Observability is the missing discipline for agent systems — you can't improve what you can't measure

Agent systems need telemetry (token usage, latency, error rates, cost per task) as a first-class engineering concern, not an afterthought bolted on after production failures

Geoff Huntley — Latent Patterns Principles (verification over testing) · · 10 connections

Most agent systems are built with zero observability — no token tracking, no error rate dashboards, no cost-per-task visibility. Teams discover problems through user complaints, not telemetry. This is the equivalent of running a web service without logging or metrics — technically possible, but operationally reckless.

The minimum viable observability for agents includes: token usage per session (are costs spiking?), latency distribution (are some tasks mysteriously slow?), error rates by task type (which capabilities are unreliable?), and cost per completed task (is the unit economics viable?). This extends Decision traces are the missing data layer — a trillion-dollar gap from “why did we decide this?” to “how did the system behave while deciding?” — decision traces capture reasoning, observability captures performance.

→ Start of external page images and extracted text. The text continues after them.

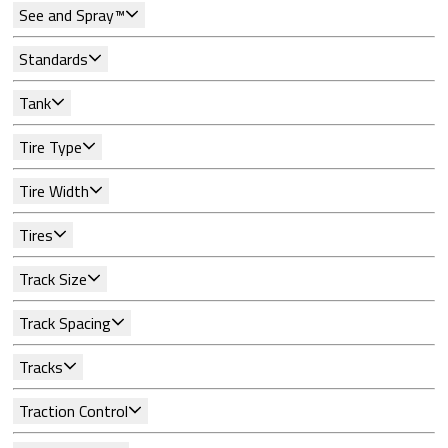
See and Spray™
Standards
Tank
Tire Type
Tire Width
Tires
Track Size
Track Spacing
Tracks
Traction Control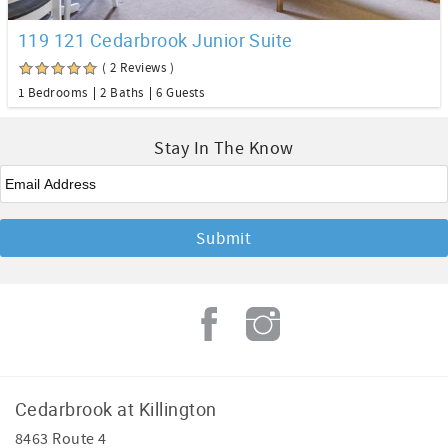
119 121 Cedarbrook Junior Suite
( 2 Reviews )
1 Bedrooms
2 Baths
6 Guests
Stay In The Know
Email
*
Cedarbrook at Killington
8463 Route 4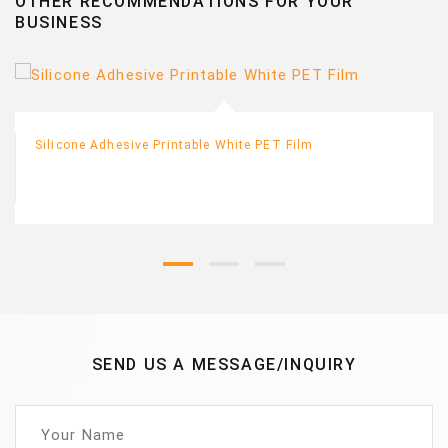
OTHER RECOMMENDATIONS FOR YOUR
BUSINESS
Silicone Adhesive Printable White PET Film
SEND US A MESSAGE/INQUIRY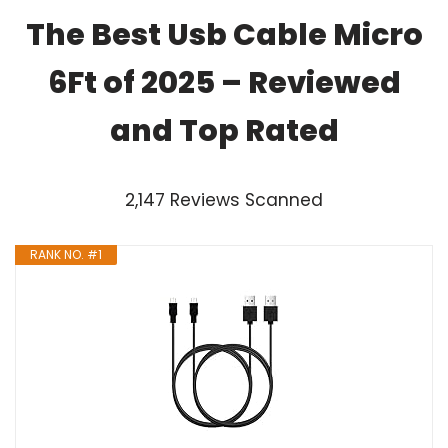
The Best Usb Cable Micro
6Ft of 2025 – Reviewed
and Top Rated
2,147 Reviews Scanned
RANK NO. #1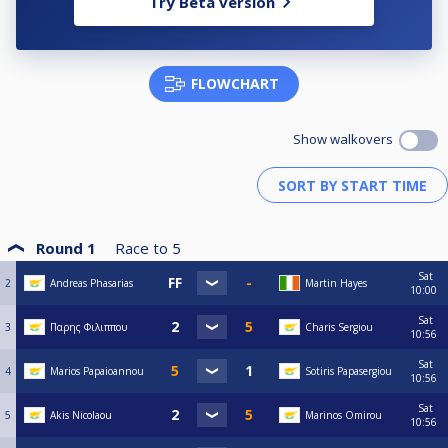
Try Beta version
FLOWCHART
Show walkovers
Round 1
Race to
5
Sat
2
Andreas Phasarias
Martin Hayes
10:00
Sat
3
Παρης Φιλιππου
Charis Sergiou
10:56
Sat
4
Marios Papaioannou
Sotiris Papasergiou
10:56
Sat
5
Akis Nicolaou
Marinos Omirou
10:56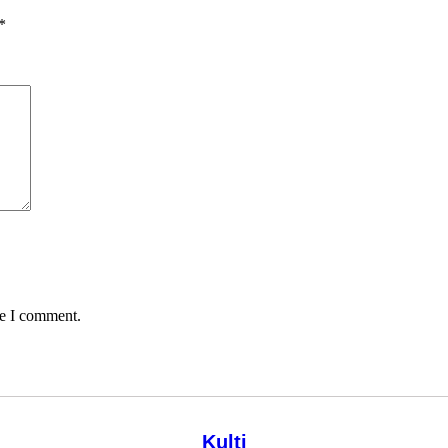
*
me I comment.
Kulti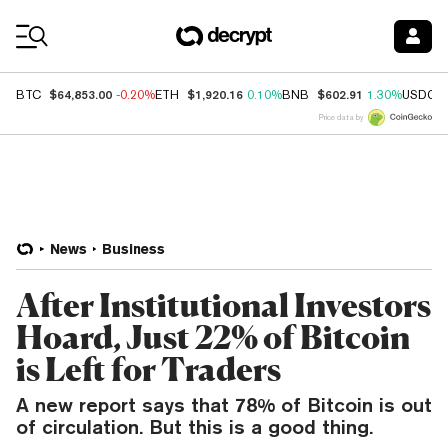
Coin Prices
$64,853.00
$1,920.16
$602.91
BTC
-0.20%
ETH
0.10%
BNB
1.30%
USDC
Price data by
News
Business
After Institutional Investors
Hoard, Just 22% of Bitcoin
is Left for Traders
A new report says that 78% of Bitcoin is out
of circulation. But this is a good thing.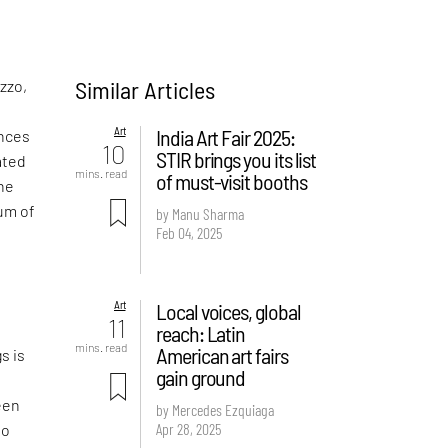
Similar Articles
uzzo,
Art
India Art Fair 2025:
ences
10
STIR brings you its list
ated
mins. read
of must-visit booths
the
ium of
by Manu Sharma
Feb 04, 2025
Art
Local voices, global
11
reach: Latin
e
mins. read
American art fairs
s is
gain ground
een
by Mercedes Ezquiaga
Apr 28, 2025
to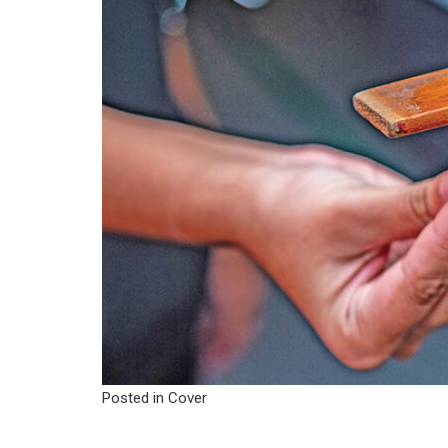
Posted in
Cover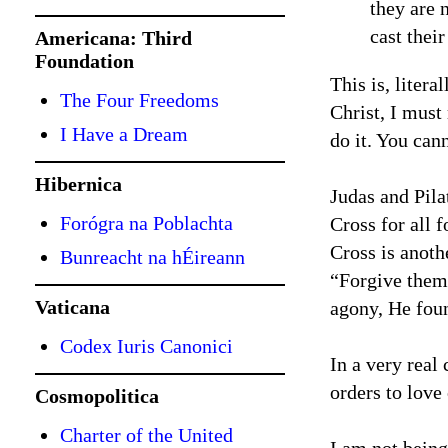
they are 
cast thei
Americana: Third
Foundation
This is, litera
The Four Freedoms
Christ, I must
I Have a Dream
do it. You can
Hibernica
Judas and Pila
Forógra na Poblachta
Cross for all 
Cross is anoth
Bunreacht na hÉireann
“Forgive them
Vaticana
agony, He foun
Codex Iuris Canonici
In a very real
orders to love
Cosmopolitica
Charter of the United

Combined with KV cache hit rate is the most critical metric for production agents, token-level telemetry reveals whether your caching strategy is actually working or just theoretically sound. And Agents that store error patterns learn continuously without fine-tuning or retraining becomes far more powerful when error patterns are detected systematically through telemetry rather than discovered anecdotally. Beyond measuring system performance, Trust boundaries must be externalized — not held in engineers' heads argues that teams must also map where agent behavior is well-understood vs. unknown — making that characterization auditable and connecting it to deployment gates. And when evaluations run on this telemetry, Evaluations must augment trace data in place — divergent copies drift by design — they should augment the trace data directly rather than living in a sidecar system, because divergent copies drift by design.